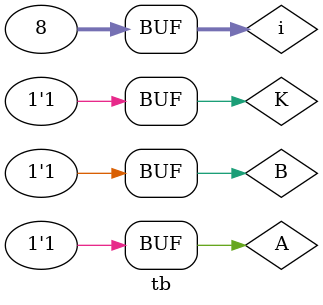
<source format=v>
module q7(output reg s,
	  output reg c,
	  input k,
	  input a, b);
  
  always@(*)
	begin
		case({k,a,b})
			3'b000 : begin s = 1'b0; c = 1'b0; end
			3'b001 : begin s = 1'b1; c = 1'b0; end
			3'b010 : begin s = 1'b1; c = 1'b0; end
			3'b011 : begin s = 1'b0; c = 1'b1; end
			3'b100 : begin s = 1'b0; c = 1'b0; end
			3'b101 : begin s = 1'b1; c = 1'b1; end
			3'b110 : begin s = 1'b1; c = 1'b0; end
			3'b111 : begin s = 1'b0; c = 1'b0; end
			default : begin s = 1'b0; c = 1'b0; end
		endcase
	end
	

endmodule

//testbench
module tb;
  wire S, C;
  reg K, A, B;
  integer i;

  q7 i1 (.k(K), .a(A), .b(B), .s(S), .c(C));

initial
	begin
		K <= 1'b0;
		A <= 1'b0;
		B <= 1'b0;

		$monitor ("time=%t, k=%b, a=%b, b=%b, s=%b, c=%b", $time, K,A,B,S,C);

		for(i=0; i<8; i=i+1)
			begin
				{K,A,B} = i;
				#10;
			end 
	end
endmodule

</source>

....................

**Problem statement**: From the line containing "3'b010 : begin s = 1'b1; c = 1'b0; end" to the last line of the material, please quote every line exactly and only those.

**Task output**:
			3'b010 : begin s = 1'b1; c = 1'b0; end
			3'b011 : begin s = 1'b0; c = 1'b1; end
			3'b100 : begin s = 1'b0; c = 1'b0; end
			3'b101 : begin s = 1'b1; c = 1'b1; end
			3'b110 : begin s = 1'b1; c = 1'b0; end
			3'b111 : begin s = 1'b0; c = 1'b0; end
			default : begin s = 1'b0; c = 1'b0; end
		endcase
	end
	

endmodule

//testbench
module tb;
  wire S, C;
  reg K, A, B;
  integer i;

  q7 i1 (.k(K), .a(A), .b(B), .s(S), .c(C));

initial
	begin
		K <= 1'b0;
		A <= 1'b0;
		B <= 1'b0;

		$monitor ("time=%t, k=%b, a=%b, b=%b, s=%b, c=%b", $time, K,A,B,S,C);

		for(i=0; i<8; i=i+1)
			begin
				{K,A,B} = i;
				#10;
			end 
	end
endmodule

</source>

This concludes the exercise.